O processo acelerou, os custos caíram, mais pessoas passaram a ter acesso à tecnologia, os plugins evoluíram, mas uma dúvida essencial permanece: quando tudo fica possível, o que ainda vale a pena ser feito?

A resposta, talvez, esteja menos na tecnologia e mais na intenção. Porque criar não é apenas organizar sons ou palavras. Não é ser tecnicamente capaz de comandar uma máquina. É escolher o que dizer quando ninguém está pedindo. É errar com propósito, hesitar com humanidade, afinar pela memória e não pela métrica.

Na música grandes feitos, principalmente quando se trata de sons, foram feitos por algum erro ou equívoco. Quem aí lembra da risada do Sting na gravação de Roxanne?
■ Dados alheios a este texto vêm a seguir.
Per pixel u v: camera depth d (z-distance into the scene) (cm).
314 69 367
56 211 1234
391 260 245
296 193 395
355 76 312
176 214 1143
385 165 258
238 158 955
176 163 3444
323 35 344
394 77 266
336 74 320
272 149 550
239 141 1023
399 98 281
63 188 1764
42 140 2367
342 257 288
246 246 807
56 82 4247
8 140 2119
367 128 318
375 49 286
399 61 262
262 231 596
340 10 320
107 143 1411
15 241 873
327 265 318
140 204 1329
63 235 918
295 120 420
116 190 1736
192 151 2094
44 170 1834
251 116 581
A arte precisa ser feita de dentro para fora. A inteligência artificial, por mais poderosa que seja, opera por fora. Ela simula, compila, prediz. Mas não se frustra. Não teme. Não se sente insegura. Não tenta um acorde torto e decide deixá-lo ali por teimosia estética ou emoção inexplicável.

Uma pesquisa da YouGov (2023) mostra que 74% das pessoas preferem canções feitas por humanos quando sabem que a faixa foi criada por IA. O que revela não apenas uma questão técnica, mas afetiva. Porque a arte toca quando carrega verdade não apenas harmonia.

Estamos, portanto, diante de um paradoxo: a inteligência artificial pode sim ser parte da criação, mas não pode ser a origem da emoção. Pode servir ao artista, mas nunca substituí-lo.

Talvez, mais do que nunca, seja hora de resgatar o que é inato. De trocar a pressa por presença. Porque o que move o público não é a fórmula certa, o refrão preciso ou o efeito sonoro perfeito. É aquilo que escapa. É quando a arte atravessa sem pedir licença.

Porque a arte é o que sobra quando a máquina já entregou tudo que era previsível.